*Entries shown*
****

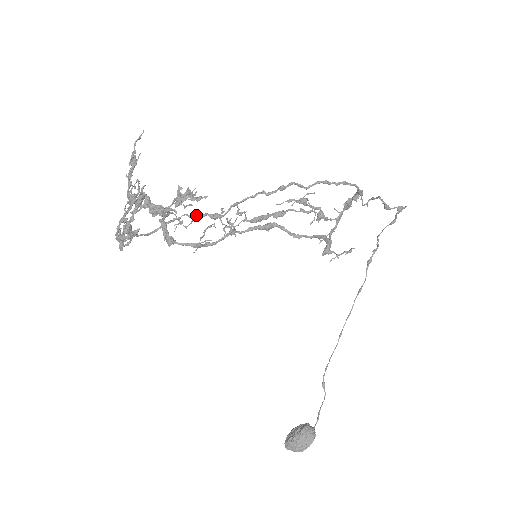
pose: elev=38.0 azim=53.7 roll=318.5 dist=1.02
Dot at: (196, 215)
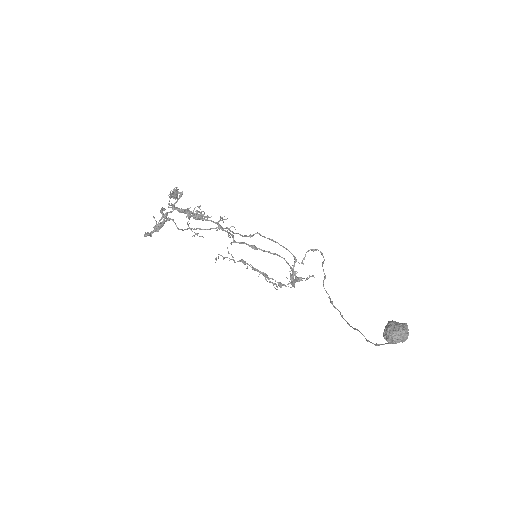
Dot at: (207, 229)
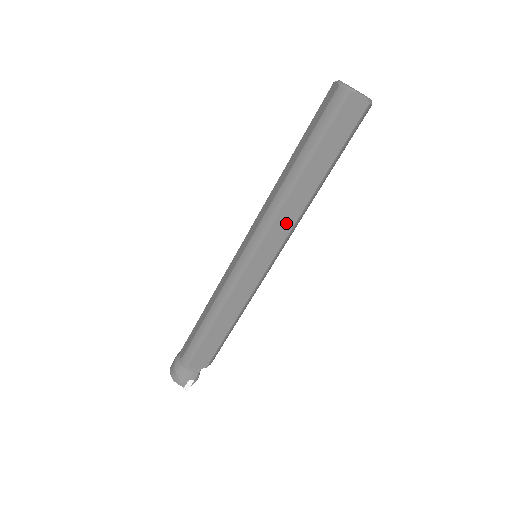
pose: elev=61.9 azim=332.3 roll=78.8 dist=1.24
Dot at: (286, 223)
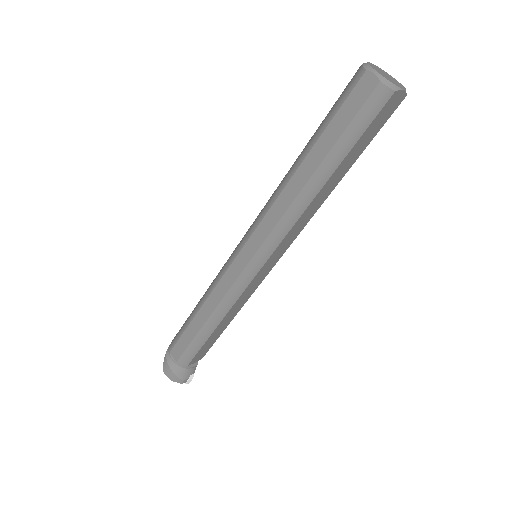
Dot at: (299, 227)
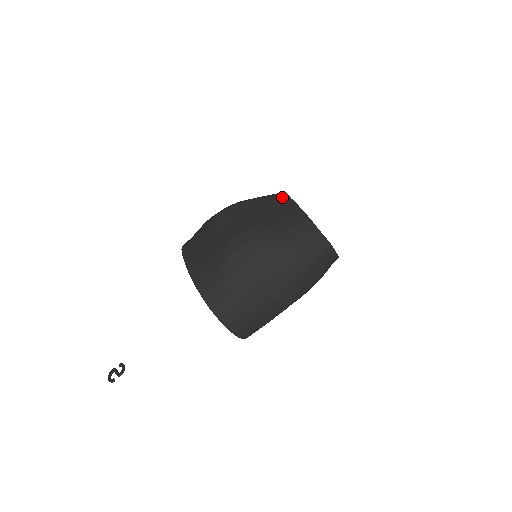
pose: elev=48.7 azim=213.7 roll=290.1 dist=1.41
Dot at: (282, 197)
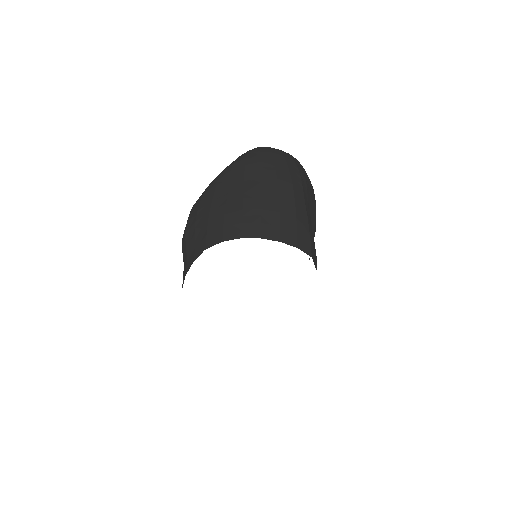
Dot at: occluded
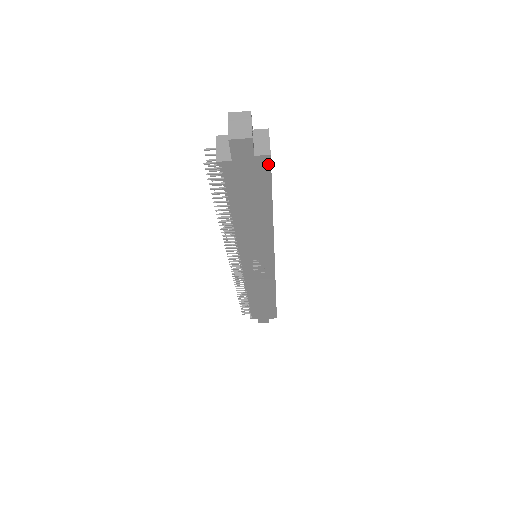
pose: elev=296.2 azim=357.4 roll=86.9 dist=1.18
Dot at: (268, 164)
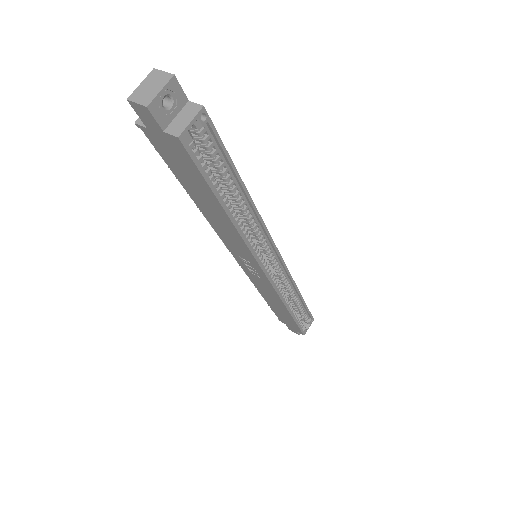
Dot at: (184, 149)
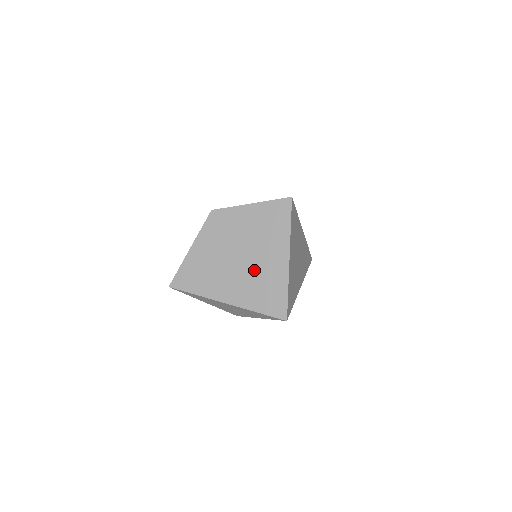
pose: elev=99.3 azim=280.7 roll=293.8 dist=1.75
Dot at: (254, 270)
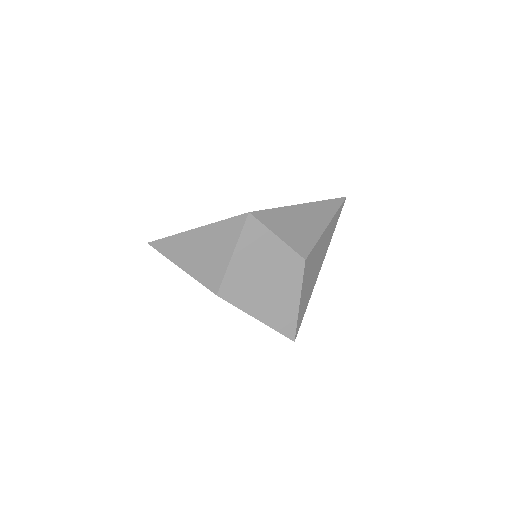
Dot at: occluded
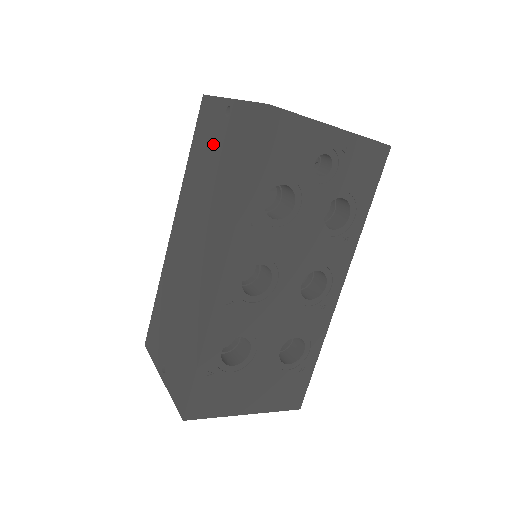
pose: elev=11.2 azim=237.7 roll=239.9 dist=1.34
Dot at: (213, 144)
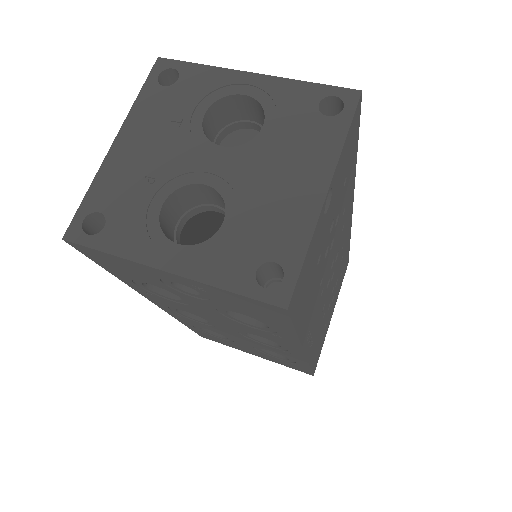
Dot at: occluded
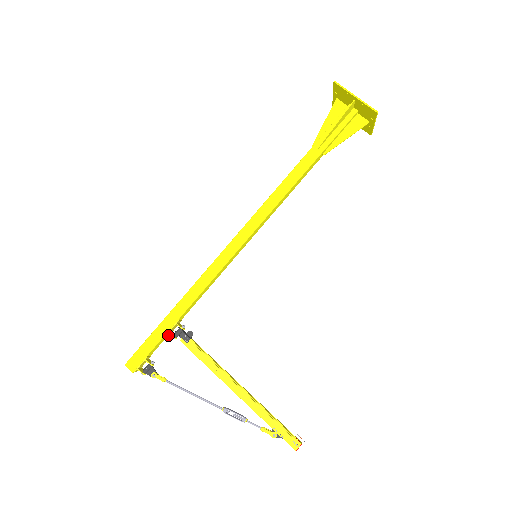
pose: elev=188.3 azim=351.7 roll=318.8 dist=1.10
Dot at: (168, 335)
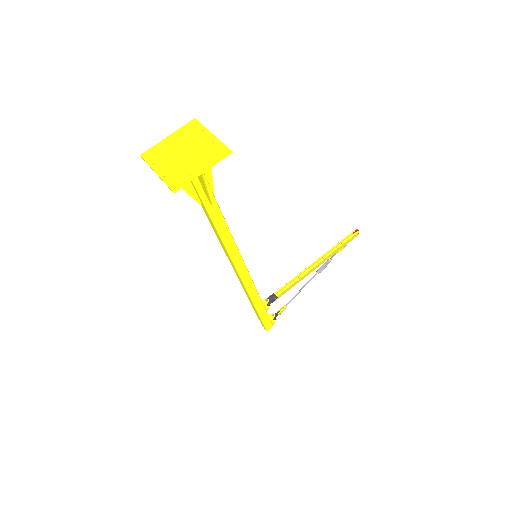
Dot at: occluded
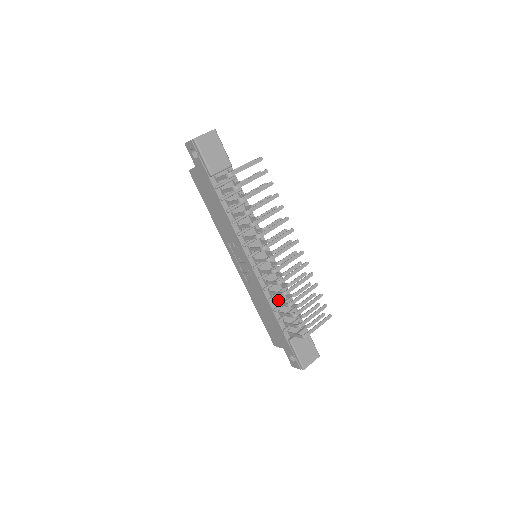
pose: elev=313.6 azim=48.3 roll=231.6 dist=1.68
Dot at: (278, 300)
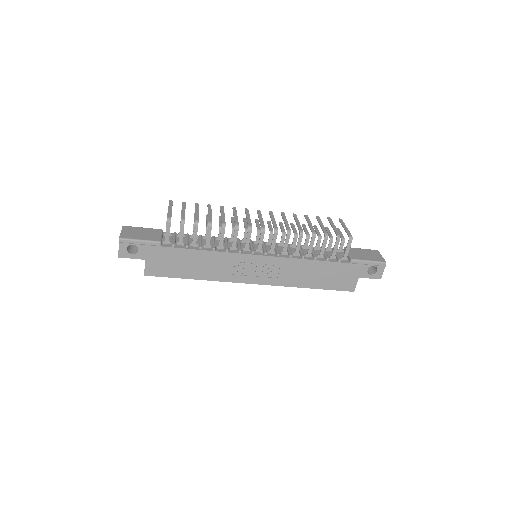
Dot at: occluded
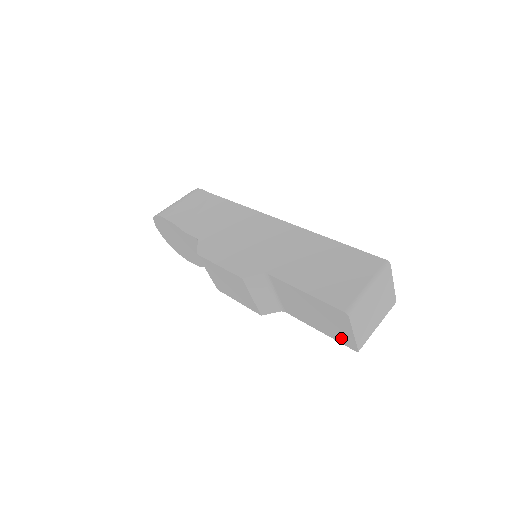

****

*Prompt*
Rewrite the part of the data that opens with the line containing "pose: elev=99.3 azim=280.7" and runs to the end of the data as a numbered list. Skip blank lines and leave the pictures out.

*Task result*
1. pose: elev=99.3 azim=280.7 roll=293.8 dist=1.75
2. Dot at: (254, 270)
3. Dot at: occluded
4. pose: elev=11.2 azim=237.7 roll=239.9 dist=1.34
5. Dot at: (213, 144)
6. Dot at: occluded
7. pose: elev=188.3 azim=351.7 roll=318.8 dist=1.10
8. Dot at: (168, 335)
9. Dot at: occluded
10. pose: elev=313.6 azim=48.3 roll=231.6 dist=1.68
11. Dot at: (278, 300)
12. Dot at: occluded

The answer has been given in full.